M. Imam Machfudi Noor Sekjen Asdamindo di acara yang sama menegaskan bahwa wacana pelabelan BPA ini jelas sangat berdampak terhadap usaha depot air minum isi ulang. “Tentu kami merasakan dampaknya, karena konsumen air minum isi ulang selama ini kan menggunakan galon guna ulang saat membeli air di depot-depot kami. Kalau galon ini dihilangkan, apa konsumen mau beli pakai ember, kan nggak mungkin. Galon sekali pakai juga kan tidak bisa digunakan berulang,” ucapnya.
Dia mengatakan akan banyak usaha depot air minum isi ulang yang bangkrut akibat kebijakan pelabelan BPA ini.
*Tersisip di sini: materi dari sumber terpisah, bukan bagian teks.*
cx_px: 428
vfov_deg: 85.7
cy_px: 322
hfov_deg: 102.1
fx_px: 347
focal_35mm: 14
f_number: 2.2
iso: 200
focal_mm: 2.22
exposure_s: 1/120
Apalagi anggota Asdamindo masih banyak yang tergolong usaha sangat kecil yang pangsa pasarnya hanya 200-300 rumah.
“Sudah puluhan tahun beroperasi, Asdamindo belum pernah mendengar adanya laporan dari para anggota bahwa konsumen mereka ada yang sakit karena telah mengkonsumsi air minum isi ulang. Padahal wadah yang digunakan juga galon guna ulang,” ungkapnya.
Sementara, Rachmat Hidayat Ketua Umum Aspadin mengatakan keberatan dengan pelabelan BPA ini karena menganggap kebijakan itu bersifat diskriminatif. “Kami melihat kebijakan ini sangat diskriminatif karena hanya diberlakukan terhadap produk kemasan galon polikarbonat saja. Padahal, kemasan galon sekali pakai juga ada zat berbahayanya seperti asetaldehid, antimon, dan etilen glikolnya. Tapi kenapa galon ini tidak dilabeli juga seperti halnya galon guna ulang? Kami hanya menuntut rasa keadilan dan kesetaraan dalam hal ini,” katanya.
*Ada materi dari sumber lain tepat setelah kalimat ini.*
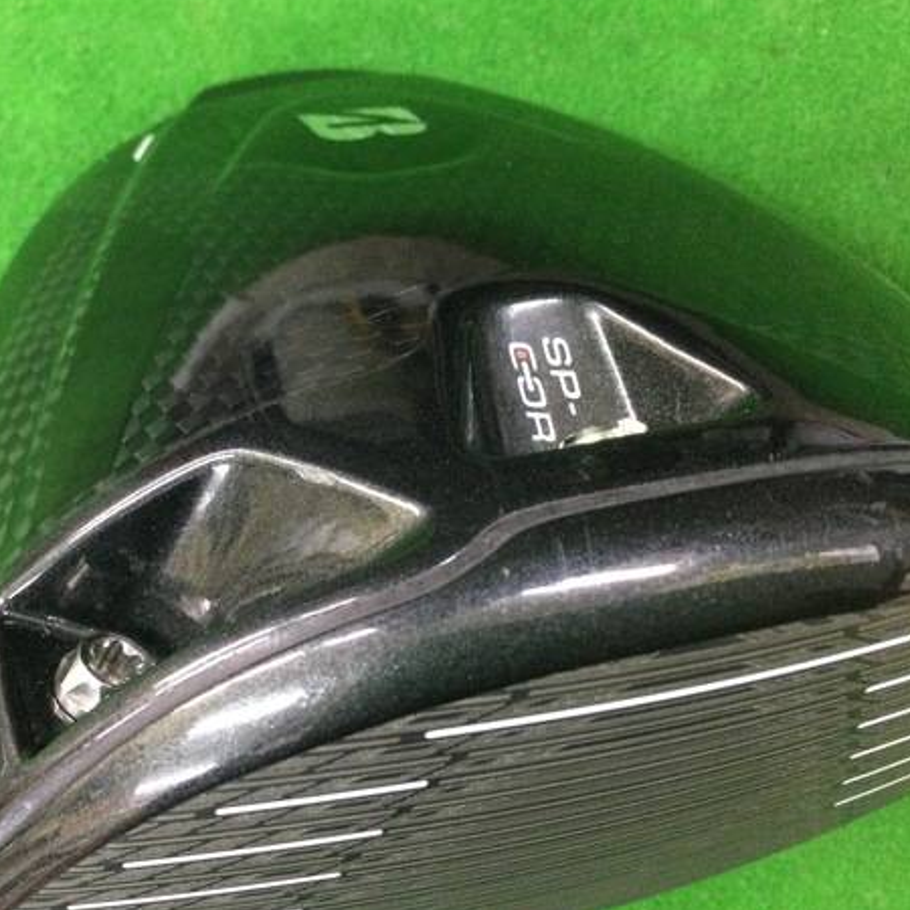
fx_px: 1160
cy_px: 453
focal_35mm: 39
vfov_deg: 42.8
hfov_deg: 42.3
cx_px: 303
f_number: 2.4
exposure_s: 1/15
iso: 200
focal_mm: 3.3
Asrul Hoesein, pengamat regulasi persampahan, bahkan mempertanyakan keberadaan produk galon sekali pakai yang jelas-jelas akan semakin menambah timbunan sampah bagi lingkungan. Dia pun mengendus adanya kedekatan pemilik produk ini dengan Kementerian Lingkungan Hidup dan Kehutanan (KLHK).
Dia heran dengan KLHK. Di satu sisi melarang plastik sekali pakai, tapi justru adanya pembiaran terhadap salah satu produsen untuk memproduksi galon sekali pakai. “Ini kan sangat membingungkan kita,” katanya.(iss)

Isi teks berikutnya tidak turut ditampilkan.